While he and Graber want to get the newest store up and operating, Motzer said additional Jimmy John’s are possible if the right location at the right price comes along.
“Right now, we believe in taking a slow approach,” he said. “In the future, I can see some opportunities in Marion, near Blairs Ferry and Edgewood roads, as well as near Kirkwood Community College.”
Jimmy John’s Gourmet Sandwich Shops, based in Champaign, Ill., was founded in 1983 by 19-year-old Jimmy John Liautaud in Charleston, Ill., the home of Eastern Illinois University.
With $25,000 borrowed from his father, Liautaud bought used equipment including a refrigerator, freezer, oven and a meat slicer. His soft drinks were 25 cents with no ice because he could not afford to buy an ice maker.

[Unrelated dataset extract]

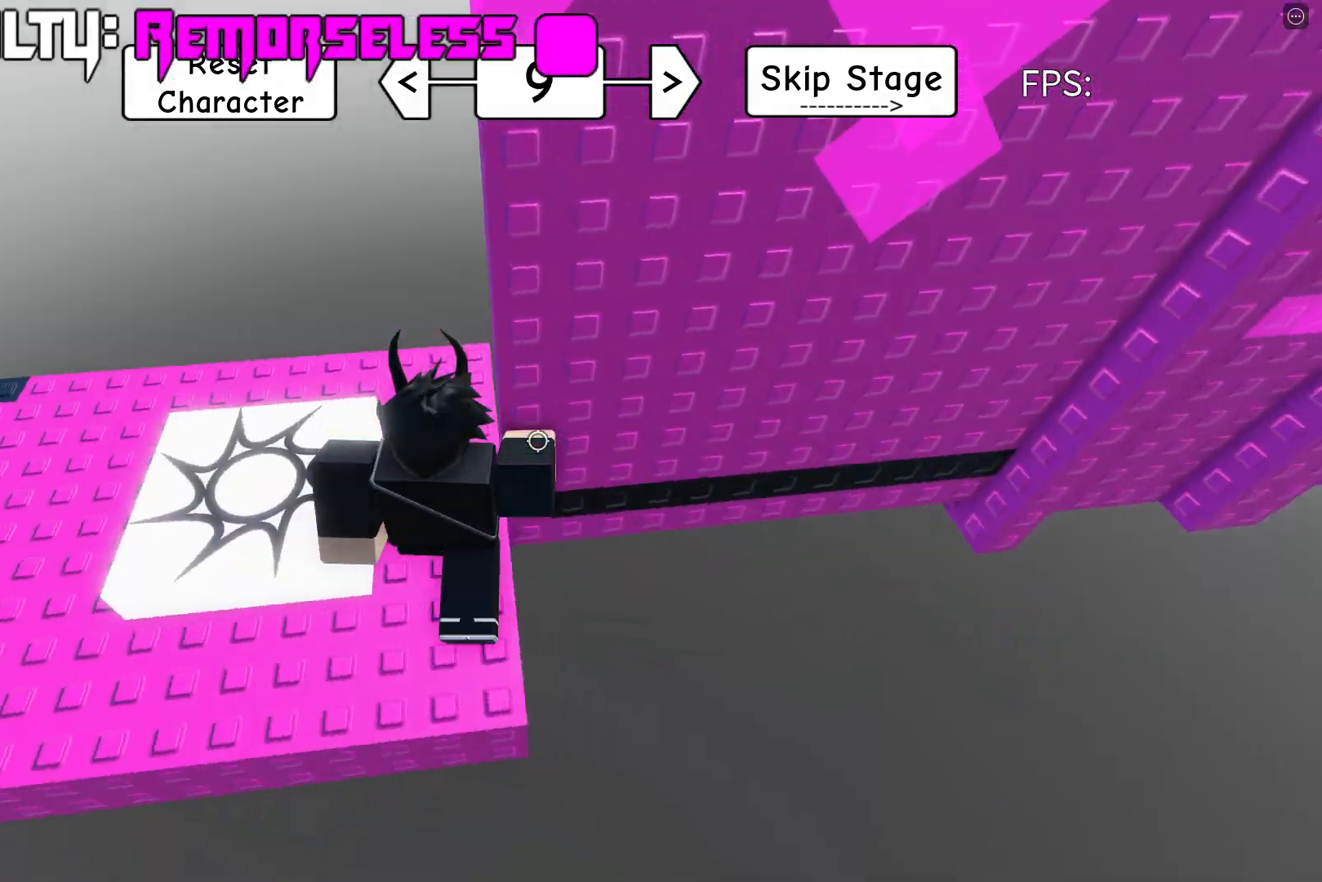
{"keys": ["d", "space", "w"], "events": [[83, "space", "down"], [467, "w", "down"]]}
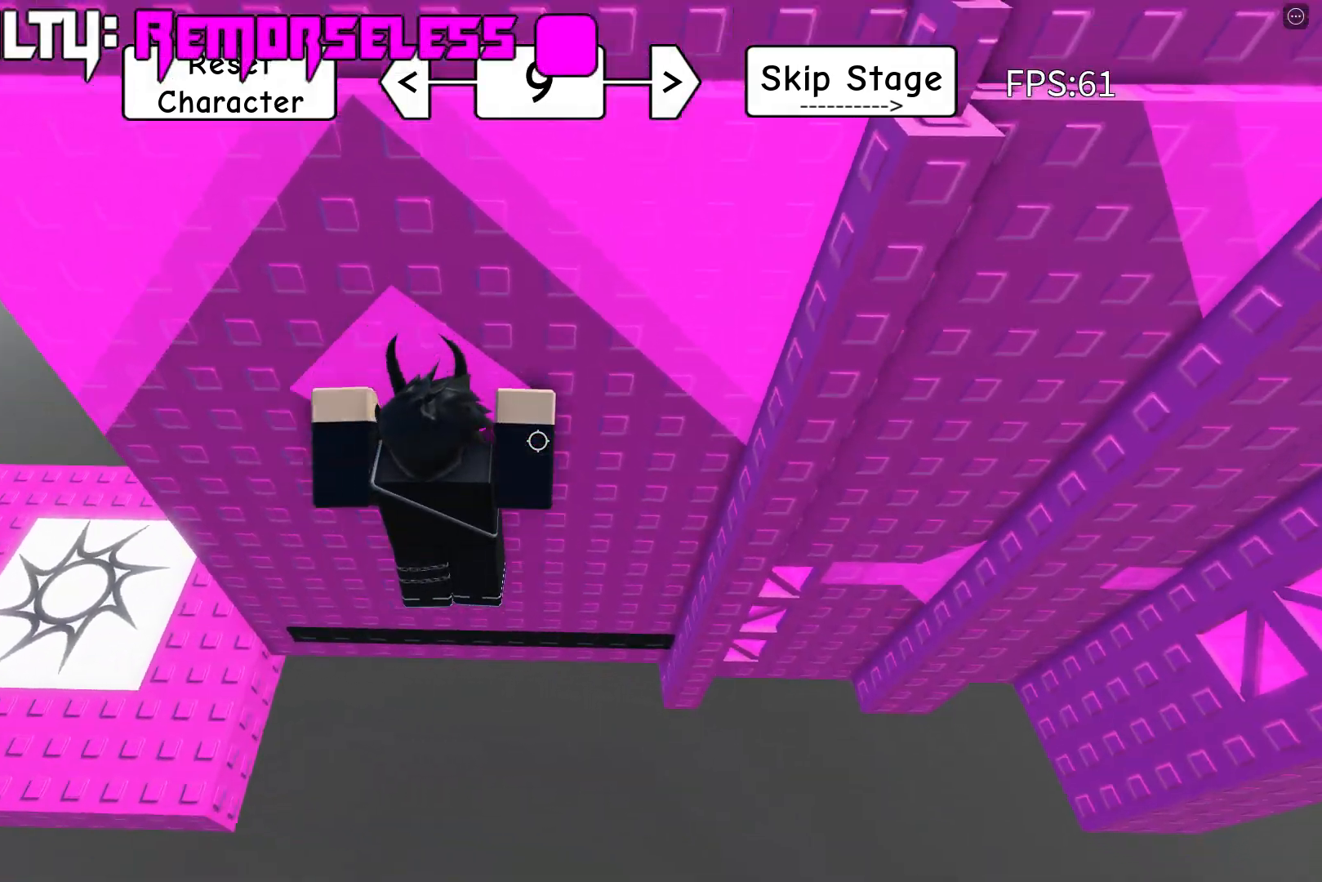
{"keys": ["d", "w"], "events": [[200, "w", "up"], [483, "space", "up"], [500, "w", "down"]]}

To raise awareness of his first sandwich shop, Liautaud went directly to potential customers by personally passing out hundreds of sandwich samples on the streets, in college bars, Laundromats and dormitories. The second Jimmy John’s sandwich shop opened in 1985 in Macomb, Ill., home of Western Illinois University, and a third location followed in 1987 in Champaign, where the main campus of the University of Illinois is located.
As additional Jimmy John’s stores were opened primarily in college towns, the chain developed somewhat of a cult following among students.
Motzer and Graber met and became best friends while they were students at Iowa State University in Ames. They became business partners after they graduated and opened their first Jimmy John’s locations.
“T.J. is the silent partner,” Motzer said. “I basically oversee the five stores to make sure everything is going as it should be.
“I also have a district manager who also has responsibility the five stores. If someone has a catering issue or someone doesn’t show up for work, he can go anywhere at any time.”
Tiffany Earl of Skogman Commercial Realty, who handled the leasing arrangements, said the Iowa Building will be filled with the arrival of Jimmy John’s.
“This is really important for that area because we’re seeing other parts of downtown being redeveloped in the area of TrueNorth and the new federal courthouse,” Earl said. “Jimmy John’s and another eating establishment being developed across the street in the former Grafton Street Pub building will help connect the core area of downtown Cedar Rapids with the revitalized New Bohemia Neighborhood District along the Third Street Corridor.”
Earl said there continues to be interest in the former location of Blend, an upscale restaurant at 221 Second Ave. SE that closed in January 2010.
“A steakhouse has been interested and we still have a lot of people ‘kicking tires,’” she said. “It’s a great place with an opportunity for someone to come in with all the equipment and everything built out. They wouldn’t have the normal debt of a startup restaurant.